Mr. Moore is trying to convince his high school students that it is better to slow down when they are learning to type. He believes that students who type too quickly make too many errors. To prove this point, Mr. Moore has the students take a typing test. He records their average typing speed (in words per minute), x, and the number of errors they made, y. The line of best fit/regression line of this data is: y=3.473x−155.317 (5 points) Using the regression line, about how many errors would be made if the students typed zero words per minute? For an increase of one word per minute typing speed, the regression line predicts an increase of how many errors? If a student types at 50 words per minute, how many errors does the regression line predict will be made? If a student types 70 words per minute, how many errors does the regression line predict will be made? Does this support Mr.
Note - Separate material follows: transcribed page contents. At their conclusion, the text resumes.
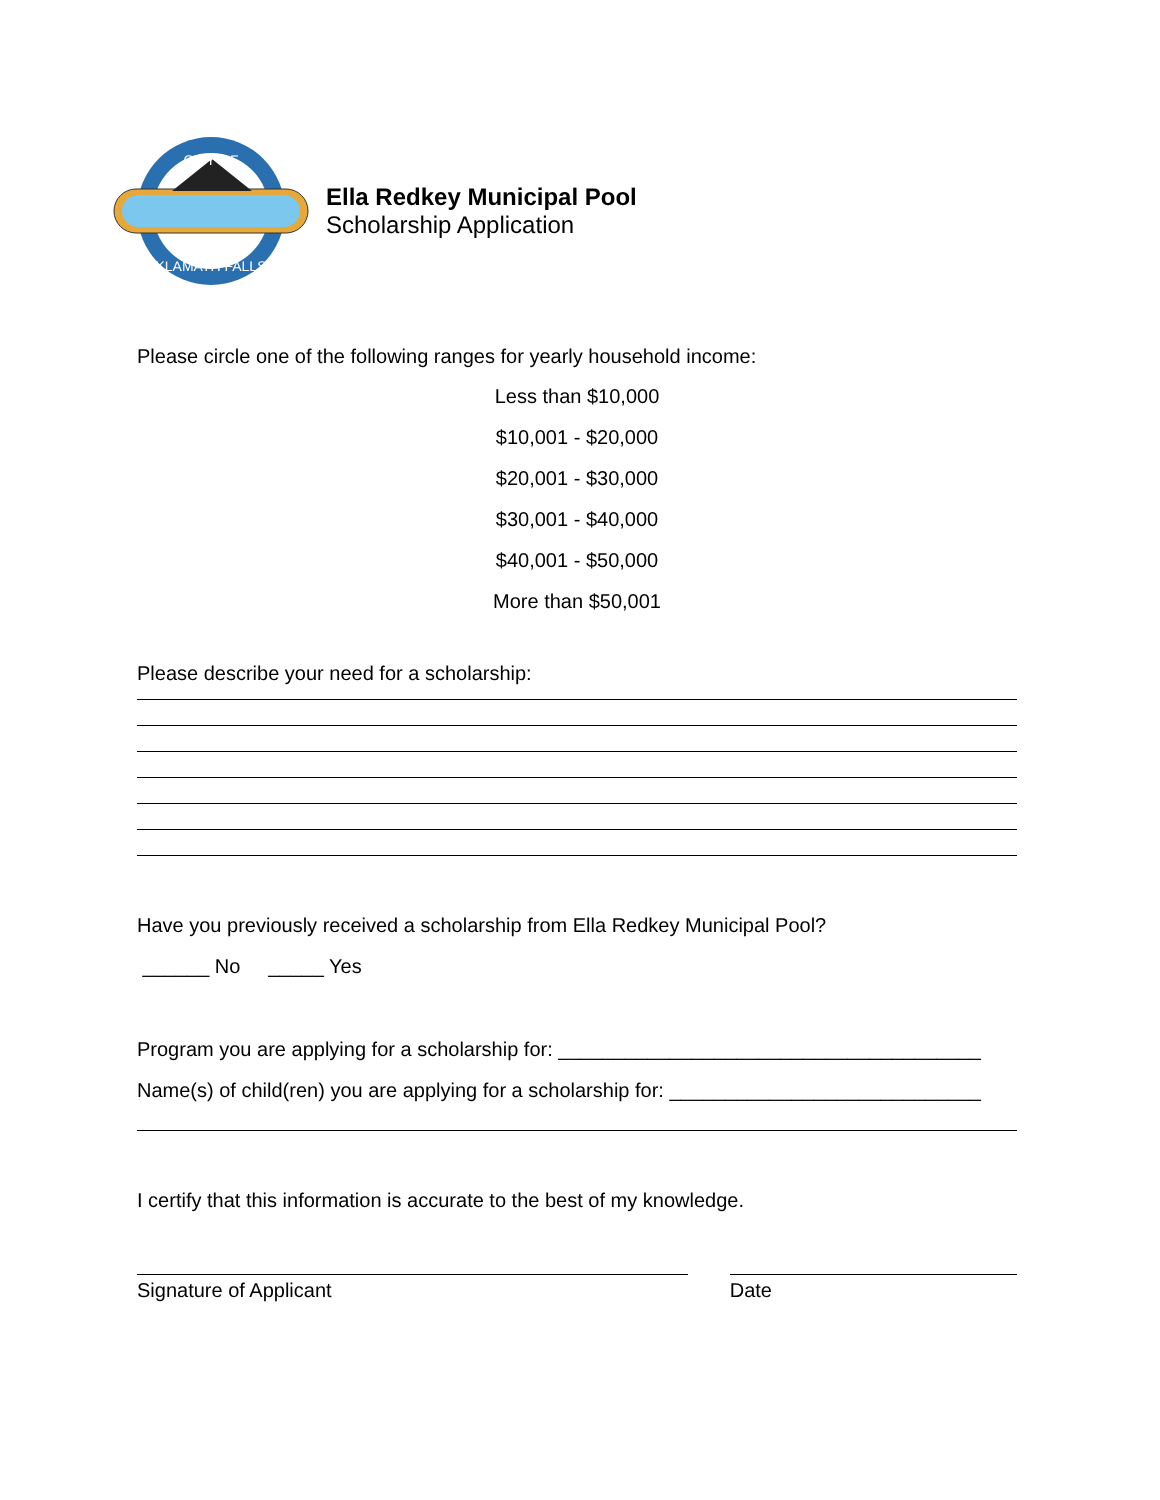CITY OF
KLAMATH FALLS
Ella Redkey Municipal Pool
Scholarship Application
Please circle one of the following ranges for yearly household income:
Less than $10,000
$10,001 - $20,000
$20,001 - $30,000
$30,001 - $40,000
$40,001 - $50,000
More than $50,001
Please describe your need for a scholarship:
Have you previously received a scholarship from Ella Redkey Municipal Pool?
______ No _____ Yes
Program you are applying for a scholarship for: ______________________________________
Name(s) of child(ren) you are applying for a scholarship for: ____________________________
I certify that this information is accurate to the best of my knowledge.
Signature of Applicant Date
Moore's claim that the slower a student types, the fewer errors will be made?

Using the regression line, we can calculate:

1. If x = 0:
y = 3.473(0) - 155.317
y = -155.317

Therefore, if the students type zero words per minute, the regression line predicts they will make approximately -155 errors. Since you can't have negative errors, this doesn't make sense in this context.

2. For an increase of one word per minute typing speed:
The coefficient of x in the regression line is 3.473, so for an increase of one word per minute typing speed, the regression line predicts an increase of 3.473 errors.

3. If x = 50:
y = 3.473(50) - 155.317
y = 173.783

Therefore, if a student types at 50 words per minute, the regression line predicts they will make approximately 173.783 errors.

4. If x = 70:
y = 3.473(70) - 155.317
y = 177.983

Therefore, if a student types at 70 words per minute, the regression line predicts they will make approximately 177.983 errors.

Based on the regression line, it appears that as typing speed increases, the number of errors also increases, which does not support Mr. Moore's claim.